I dislike the terms “gatekeeper" and “guide" because they remind me of the oppressive ways in which so much knowledge is “oligarchic" in nature, and dissenting views are simply ridiculed and denied access to certain presses and forums. So the Web can be a good balance to that. I think that balance is improved with students themselves questioning accepted wisdoms. One of the challenges and pleasures of teaching is having to explain and defend one's own truths as an active scholar, researcher, and teacher.

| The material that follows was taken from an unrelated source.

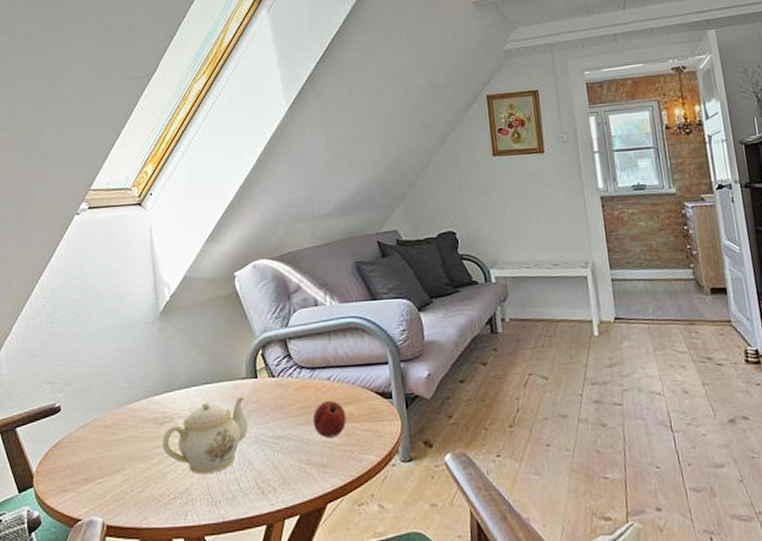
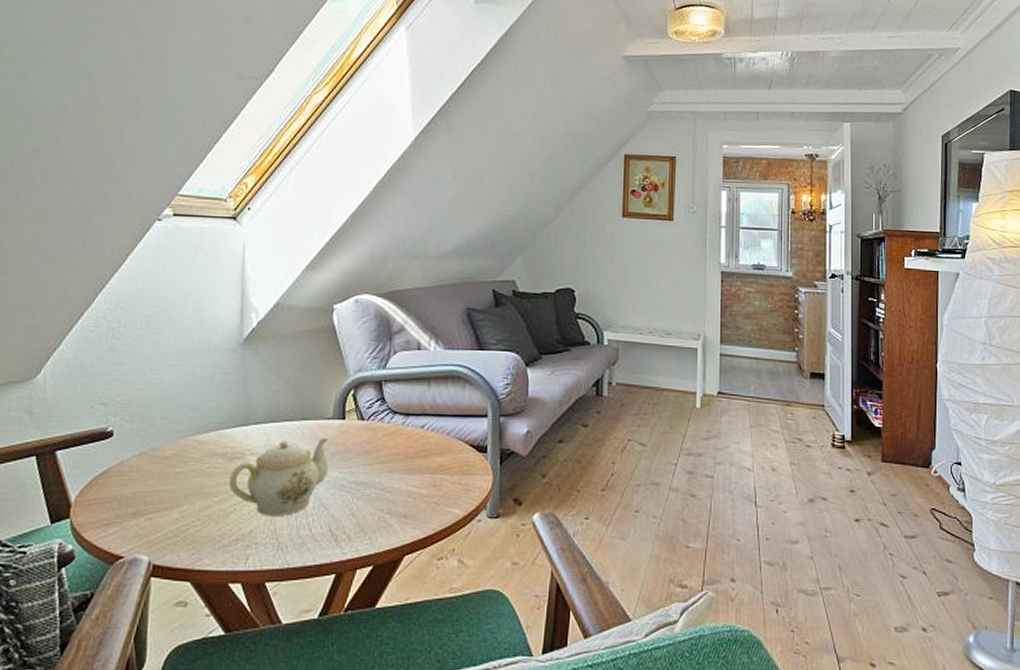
apple: present [312,401,346,438] -> none [399,450,436,488]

—Tim Johnson, assistant professor, political science
There are clear perils and pitfalls to the wiki-ization of learning. First, anyone can add information to sites such as Wikipedia. Students who use such sites for research may not be getting information and data that has been vetted by quality control mechanisms such as peer review. Given that there is no control (most of the time) over what goes on wikis, students may not get the best information, and they may actually get completely wrong information. Second, wikis make students lazy. It is much easier for them to go to a Website that appears to have all the information they need than to go to library sites that will send them to scholarly materials.
Our job as professors is to instill in the students the work ethic to learn about and complete the research process. Our job in terms of knowledge is to guarantee that students obtain the best, most accurate information and data available. We need to teach them the difference between good and bad sources, and to help them understand from where they should be drawing information.
—Teri Lynn Caraway, assistant professor, political science
One pitfall of online research is plagiarism. It's so easy to cut and paste content directly from Web pages into papers. And when the best sources for papers are unavailable online, students may be unwilling to take the time to physically retrieve sources from the library. On the other hand, students have easier access to journal articles, and that reduces the cost of coursepacks and facilitates research. Also, they have easy access to primary sources produced by the government, non-governmental organizations, and corporations, as well as to valuable electronic archives.
Knowledge hasn't really been democratized, there's just more of it out there. Our job as professors is to help students to develop the tools that they need to evaluate sources critically. And most professors require students to consult peer-reviewed sources in their papers—at least I do.
—JB Shank, associate professor, history
The Internet is here to stay so perhaps the better question is what this medium means for the practice of research and learning. The Internet places a new importance on individual skills of critical discernment and judgment. Ironically for the technophiles, I think these challenges actually present a new argument for traditional liberal arts education. I see no more powerful way to equip oneself to deal with the chaos of the digital mediascape than through the old traditions of critical reading, thinking, and writing.
The traditional authority of the professor as a possessor of expert knowledge is certainly evaporating quickly, as is the authority of disciplinary, scholarly knowledge as a separate and superior form of knowing. Yet universities still have crucial roles to play in empowering individuals to use and comprehend the mediascape that we are inhabiting. Professors may have already lost their status as purveyors of truth and gatekeepers of access to it, but they could become instead powerful agents of empowerment in this newly decentered environment by refocusing their energies toward critical engagement with knowledge formation itself. But this means letting go of the authority of the university as an enclave of true knowledge in a sea of mere information, and seeing knowledge more and more as a product of the interactions within the mediascape that include universities—but not as sovereign monopolies of truth.